"Ja lubię dres, dres fajny jest..." Tę piosenkę śpiewaliśmy kiedyś na koloniach jako wychowawcy z dzieciakami...takie skojarzenie. Wówczas ortalion i "trzy paski" to był wyznacznik powodzenia, siły i gustu.. Niesamowite,że obecnie modnym "lookiem" jest połączenie spodni dresowych ze szpilkami i elegancką torebką! Jakoś mi to nie pasuje do moich wyobrażeń o elgancji, moim skromnym zdaniem jest to po prostu mieszanie stylów.

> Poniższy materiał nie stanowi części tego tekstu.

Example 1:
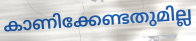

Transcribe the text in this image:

കാണിക്കേണ്ടതുമില്ല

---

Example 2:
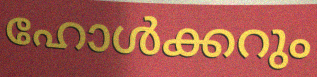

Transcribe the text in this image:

ഹോൾക്കറും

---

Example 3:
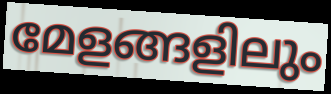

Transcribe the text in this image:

മേളങ്ങളിലും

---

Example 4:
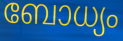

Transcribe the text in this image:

ബോധ്യം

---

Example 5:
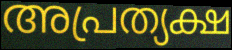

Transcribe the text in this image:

അപ്രത്യക്ഷ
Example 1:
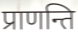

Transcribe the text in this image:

प्राणन्ति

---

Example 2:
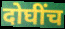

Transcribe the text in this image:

दोघींच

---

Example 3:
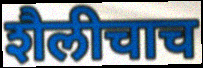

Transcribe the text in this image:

शैलीचाच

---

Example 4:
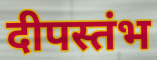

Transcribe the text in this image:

दीपस्तंभ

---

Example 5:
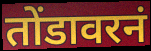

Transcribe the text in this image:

तोंडावरनं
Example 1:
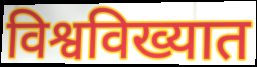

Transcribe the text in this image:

विश्वविख्यात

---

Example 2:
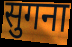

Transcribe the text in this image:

सुगना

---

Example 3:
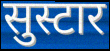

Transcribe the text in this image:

सुस्टार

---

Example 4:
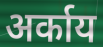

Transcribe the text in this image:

अर्काय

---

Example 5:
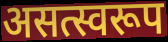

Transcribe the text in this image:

असत्स्वरूप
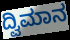
ದ್ವಿಮಾನ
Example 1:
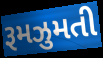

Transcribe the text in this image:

રૂમઝુમતી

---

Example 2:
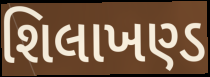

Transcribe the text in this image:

શિલાખણ્ડ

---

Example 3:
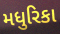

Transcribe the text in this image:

મધુરિકા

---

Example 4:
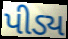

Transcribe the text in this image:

પીડ્ય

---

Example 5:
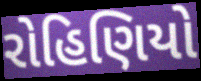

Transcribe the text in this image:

રોહિણિયો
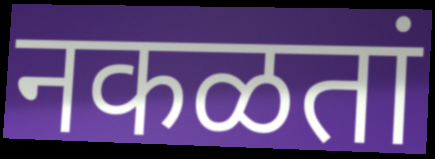
नकळतां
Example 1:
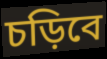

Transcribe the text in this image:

চড়িবে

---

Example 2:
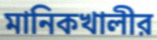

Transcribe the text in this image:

মানিকখালীর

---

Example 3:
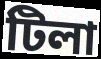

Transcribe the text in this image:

টিলা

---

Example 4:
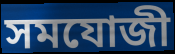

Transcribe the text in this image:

সমযোজী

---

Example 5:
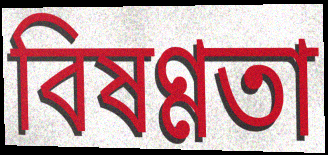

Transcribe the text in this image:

বিষণ্ণতা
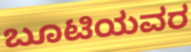
ಬೂಟಿಯವರ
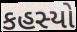
કહસ્યો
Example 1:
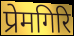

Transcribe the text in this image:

प्रेमगिरि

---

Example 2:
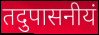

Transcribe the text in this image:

तदुपासनीयं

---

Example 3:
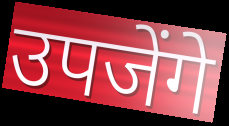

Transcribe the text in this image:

उपजेंगे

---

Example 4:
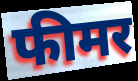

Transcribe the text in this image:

फीमर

Lubie dresy. Zwłaszcza te szare, mięciutkie, bawełniane. Są wygodne, niezobowiązujące, pozwalają na swobodę ruchów....ale na siłowni lub w domu na kanapie w leniwe popołudnie czy też podczas porządkowanie czegokolwiek!
Natomiast mam zupełnie inne odczucia wobec "dresowych", bawełnianych sukienek. Urzekły mnie ostatnio i marzy mi się, by przynajmniej jedna znalazła się w mojej szafie - btw. ostatnio wielce zubożałej!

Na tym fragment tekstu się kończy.